At Joint Base McGuire-Dix-Lakehurst, a visitors center at the Route 68 gate to Fort Dix was named after Sgt. Terry W. Hemingway, 39, who was killed in an apparent car-bomb suicide attack in 2003. The gates of the fort also are named after four New Jersey soldiers who died in Iraq or Afghanistan.

To discuss Veterans Day, John H. Todd Jr. opted to visit the quiet hilltop park in Bridgeport dedicated to his son's sacrifice.

"It's more personal," Todd said yesterday. "It's nice to see this, but I'd rather have him back."

Where the current wars' casualties have been incorporated into existing monuments, an interest is often cited in showing kinder treatment to today's veterans than those of previous decades.

Korean War veterans, for example, still wince over the label of "the forgotten war."

So earlier this year, the Philadelphia Korean War Memorial's board agreed to carve the names of Todd and 61 other slain soldiers from the continuing wars into the stonework.

It had taken the Korean veterans 20 years of effort to get the memorial built at Penn's Landing in 2002.

"You don't want these young men and women to have to wait that long," said William J. Kelly, president of the Philadelphia Korean War Memorial.

Ruth Stonesifer of Kintnersville, Bucks County, is one reason scores of families are seeing immediate tributes. Her son, Army Ranger Pfc. Kris Stonesifer, was killed in 2001 in Pakistan in a helicopter accident. She has since become devoted to pressing for public recognition for Pennsylvania's casualties.

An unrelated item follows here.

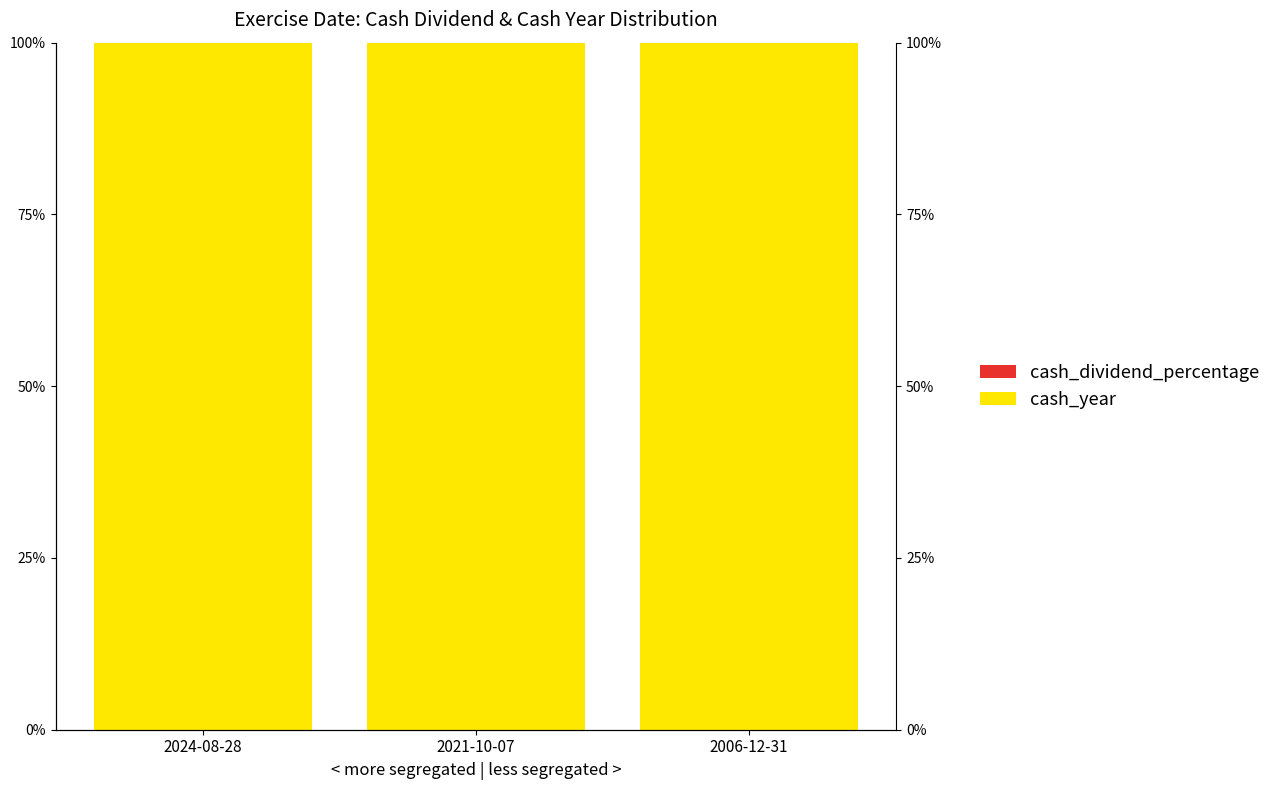

Which series has the largest total across all categories?

cash_year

In 2007, Stonesifer had 140 banners, with color portraits, posted in Harrisburg showing each Pennsylvanian killed in the current conflicts. She has followed that up with similar banner projects outside the courthouses in Bucks, Montgomery, and Berks Counties.

"It was to bring the families together in Pennsylvania so that they knew that their loved one's sacrifice has not been forgotten," Stonesifer said. "It's very personal because you actually get to see a picture. It's not just a name that you pass by."

She allowed that the banners, in time, would likely be supplanted by more traditional markers.

"If there's something in stone, they will probably come down," Stonesifer said.

A memorial group in Berwyn has already grimly arranged to provide its permanent tribute to the current wars. Outside a SEPTA station, a steel arch and American flag soar above plaques that name the local casualties of World Wars I and II, Korea, and Vietnam.

When the memorial was finished, in 2005, the country was already amid war. So its builders left a refrigerator-sized slab of black granite alongside the other memorials. The obelisk remains gleaming and blank today, its community having so far been spared.

"I hope to God nobody ever has to have their name put on that," said Bill DeHaven, president of the Berwyn Veterans Memorial.